▶ _What the task asks_
Where a line of the listing below includes the word "format", reproduce that line.

Start of Records supplied

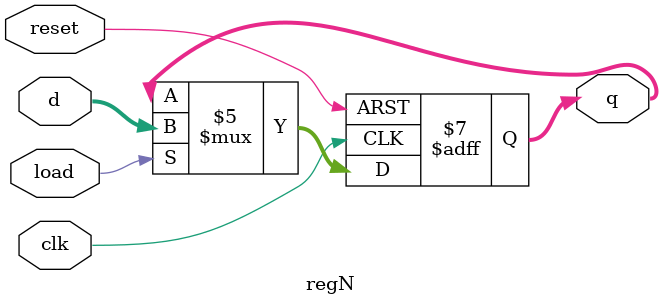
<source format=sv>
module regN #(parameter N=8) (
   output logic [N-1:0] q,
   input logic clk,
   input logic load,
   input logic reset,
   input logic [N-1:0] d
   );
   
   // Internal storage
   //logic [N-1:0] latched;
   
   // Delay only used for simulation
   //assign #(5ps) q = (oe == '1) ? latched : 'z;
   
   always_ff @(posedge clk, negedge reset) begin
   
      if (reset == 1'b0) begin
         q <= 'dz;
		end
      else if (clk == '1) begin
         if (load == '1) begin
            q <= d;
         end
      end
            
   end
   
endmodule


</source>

End of Records supplied
Start of Records supplied

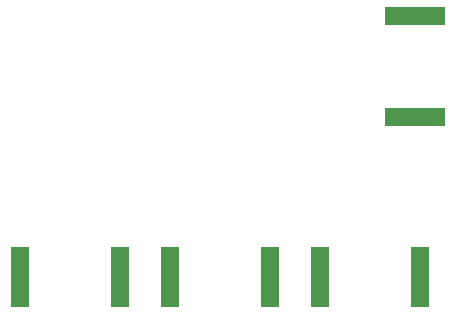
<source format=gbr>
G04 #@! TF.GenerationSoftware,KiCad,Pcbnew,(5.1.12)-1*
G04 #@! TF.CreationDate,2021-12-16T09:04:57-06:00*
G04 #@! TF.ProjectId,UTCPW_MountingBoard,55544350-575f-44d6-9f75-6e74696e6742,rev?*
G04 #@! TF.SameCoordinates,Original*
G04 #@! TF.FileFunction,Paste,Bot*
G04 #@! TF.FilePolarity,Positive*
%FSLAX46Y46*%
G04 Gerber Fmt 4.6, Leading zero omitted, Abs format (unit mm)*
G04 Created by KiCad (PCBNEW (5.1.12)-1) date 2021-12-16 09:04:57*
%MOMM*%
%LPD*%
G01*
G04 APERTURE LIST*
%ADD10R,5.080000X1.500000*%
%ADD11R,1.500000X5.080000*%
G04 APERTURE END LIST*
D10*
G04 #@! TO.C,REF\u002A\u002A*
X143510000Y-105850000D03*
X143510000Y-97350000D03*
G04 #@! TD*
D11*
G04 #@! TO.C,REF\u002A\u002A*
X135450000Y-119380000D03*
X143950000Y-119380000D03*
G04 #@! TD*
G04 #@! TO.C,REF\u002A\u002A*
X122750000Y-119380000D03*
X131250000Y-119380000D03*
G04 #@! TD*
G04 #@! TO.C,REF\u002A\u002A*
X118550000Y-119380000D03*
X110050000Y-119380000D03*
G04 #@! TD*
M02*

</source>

End of Records supplied
Start of Records supplied

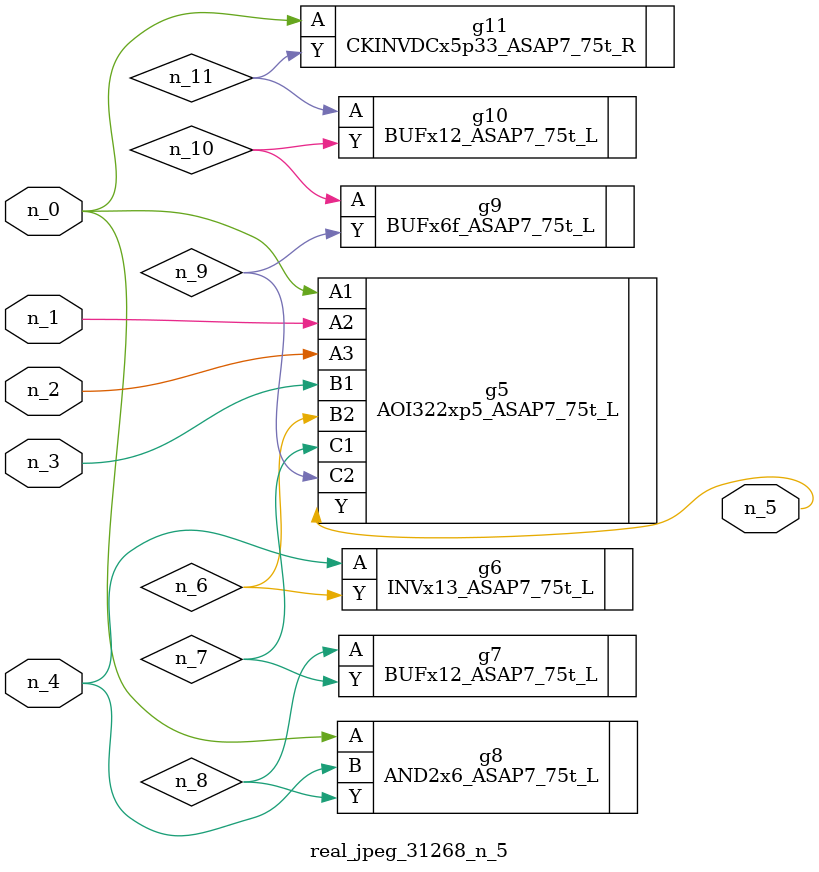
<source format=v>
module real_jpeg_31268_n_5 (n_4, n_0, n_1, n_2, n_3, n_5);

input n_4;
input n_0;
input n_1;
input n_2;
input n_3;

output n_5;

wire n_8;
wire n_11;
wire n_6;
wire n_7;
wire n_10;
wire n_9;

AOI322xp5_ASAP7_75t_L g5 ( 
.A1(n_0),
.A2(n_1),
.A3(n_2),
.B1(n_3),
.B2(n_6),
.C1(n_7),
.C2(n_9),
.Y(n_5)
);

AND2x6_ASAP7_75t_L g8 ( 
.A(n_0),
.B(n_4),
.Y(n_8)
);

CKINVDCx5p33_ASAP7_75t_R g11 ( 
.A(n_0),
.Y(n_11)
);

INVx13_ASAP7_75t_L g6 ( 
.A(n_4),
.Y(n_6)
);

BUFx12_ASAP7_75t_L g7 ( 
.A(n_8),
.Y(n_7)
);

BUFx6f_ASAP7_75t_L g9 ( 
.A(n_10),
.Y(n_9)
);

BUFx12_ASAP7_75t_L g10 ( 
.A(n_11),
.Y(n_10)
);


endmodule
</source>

End of Records supplied

▶ _Response to this exercise_
<source format=sv>
<source format=gbr>
G04 Gerber Fmt 4.6, Leading zero omitted, Abs format (unit mm)*
<source format=v>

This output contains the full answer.